Government Pension Investment Fund, Tokyo, reported a hefty 3% gain for the quarter ended Sept. 30, lifting the value of its portfolio to ¥167.5 trillion ($1.59 trillion), just shy of the record ¥169 trillion reached at the end of 2019.
The percentage return was equivalent to a ¥4.92 trillion gain.
It was the second quarter in a row of strong recovery from the ¥17.7 trillion loss GPIF suffered in the first quarter of 2020, when pandemic lockdown measures worldwide dragged the portfolio to a three-year low of ¥150.6 trillion.
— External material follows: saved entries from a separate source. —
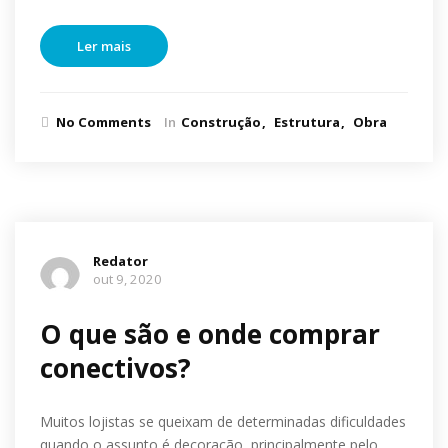
Ler mais
No Comments
In
Construção
Estrutura
Obra
Redator
out 9, 2020
O que são e onde comprar
conectivos?
Muitos lojistas se queixam de determinadas dificuldades
quando o assunto é decoração, principalmente pelo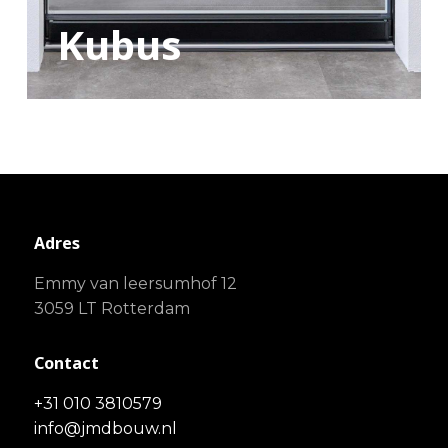
Kubus
Kubus
Adres
Emmy van leersumhof 12
3059 LT Rotterdam
Contact
+31 010 3810579
info@jmdbouw.nl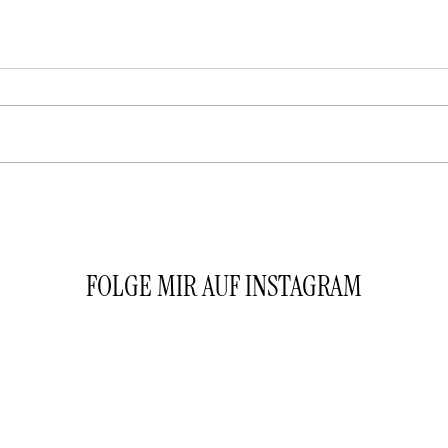
Klein
Östradiol & Progesteron – Die
wichtigsten weiblichen Hormone 🌿✨
FOLGE MIR AUF INSTAGRAM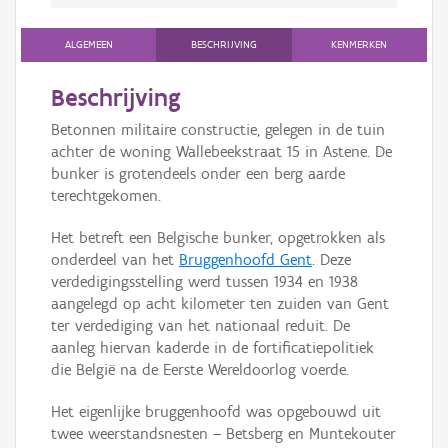
ALGEMEEN
BESCHRIJVING
KENMERKEN
Beschrijving
Betonnen militaire constructie, gelegen in de tuin
achter de woning Wallebeekstraat 15 in Astene. De
bunker is grotendeels onder een berg aarde
terechtgekomen.
Het betreft een Belgische bunker, opgetrokken als
onderdeel van het
Bruggenhoofd Gent
. Deze
verdedigingsstelling werd tussen 1934 en 1938
aangelegd op acht kilometer ten zuiden van Gent
ter verdediging van het nationaal reduit. De
aanleg hiervan kaderde in de fortificatiepolitiek
die België na de Eerste Wereldoorlog voerde.
Het eigenlijke bruggenhoofd was opgebouwd uit
twee weerstandsnesten – Betsberg en Muntekouter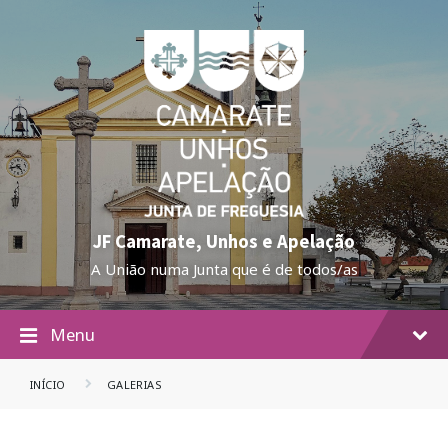
JF Camarate, Unhos e Apelação
A União numa Junta que é de todos/as
Menu
INÍCIO
GALERIAS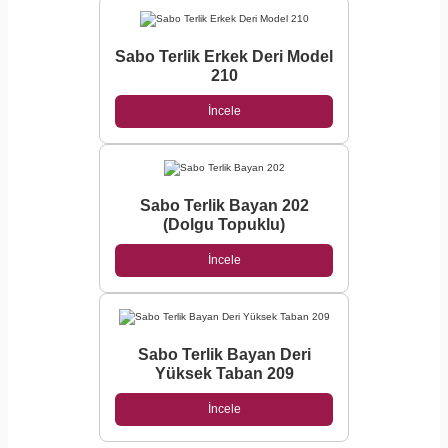
Sabo Terlik Erkek Deri Model
210
İncele
Sabo Terlik Bayan 202
(Dolgu Topuklu)
İncele
Sabo Terlik Bayan Deri
Yüksek Taban 209
İncele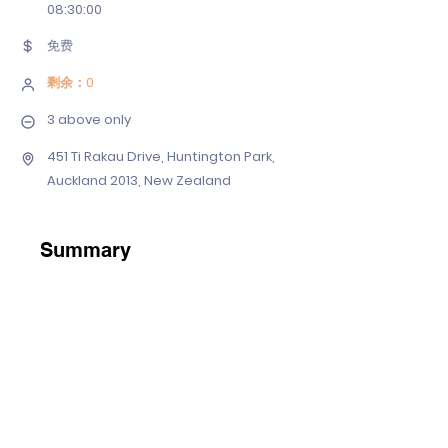
08
:30:00
免费
剩余：0
3 above only
451 Ti Rakau Drive, Huntington Park,
Auckland 2013, New Zealand
Summary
For the quarter ended June 30 the investment return was 8.3%, while for the three months ended Sept. 30 the investment return was 1.14%.
The portfolio's latest value was up 3.3% over the three months ended Sept. 30 and up 3.5% from the year before.
Continued strong monetary and fiscal policy stimulus, together with an easing of lockdown restrictions, buoyed equity prices at home and abroad, powering a 3.05% quarterly gain for GPIF's portfolio, Masataka Miyazono, GPIF's president, said in a comment posted on the fund's website.
GPIF's 25.88% allocation to overseas stocks delivered more than half of total gains, at ¥2.68 trillion, while the fund's 24.1% allocation to domestic stocks added another ¥1.96 trillion.
Foreign bonds, with a 23.5% weighting, delivered investment returns of ¥208 billion while domestic bonds, at 26.6%, added ¥75 billion.
The latest weightings were largely in line with the new asset allocation targets the fund's board adopted for the fiscal year that began April 1, with equal 25% weights for the four main asset classes of foreign and domestic stocks and bonds.
At the end of the prior quarter, GPIF had reported weightings of 27.5% for foreign equities, 24.4% for domestic equities, 21.8% for unhedged foreign bonds and 26.3% for domestic bonds.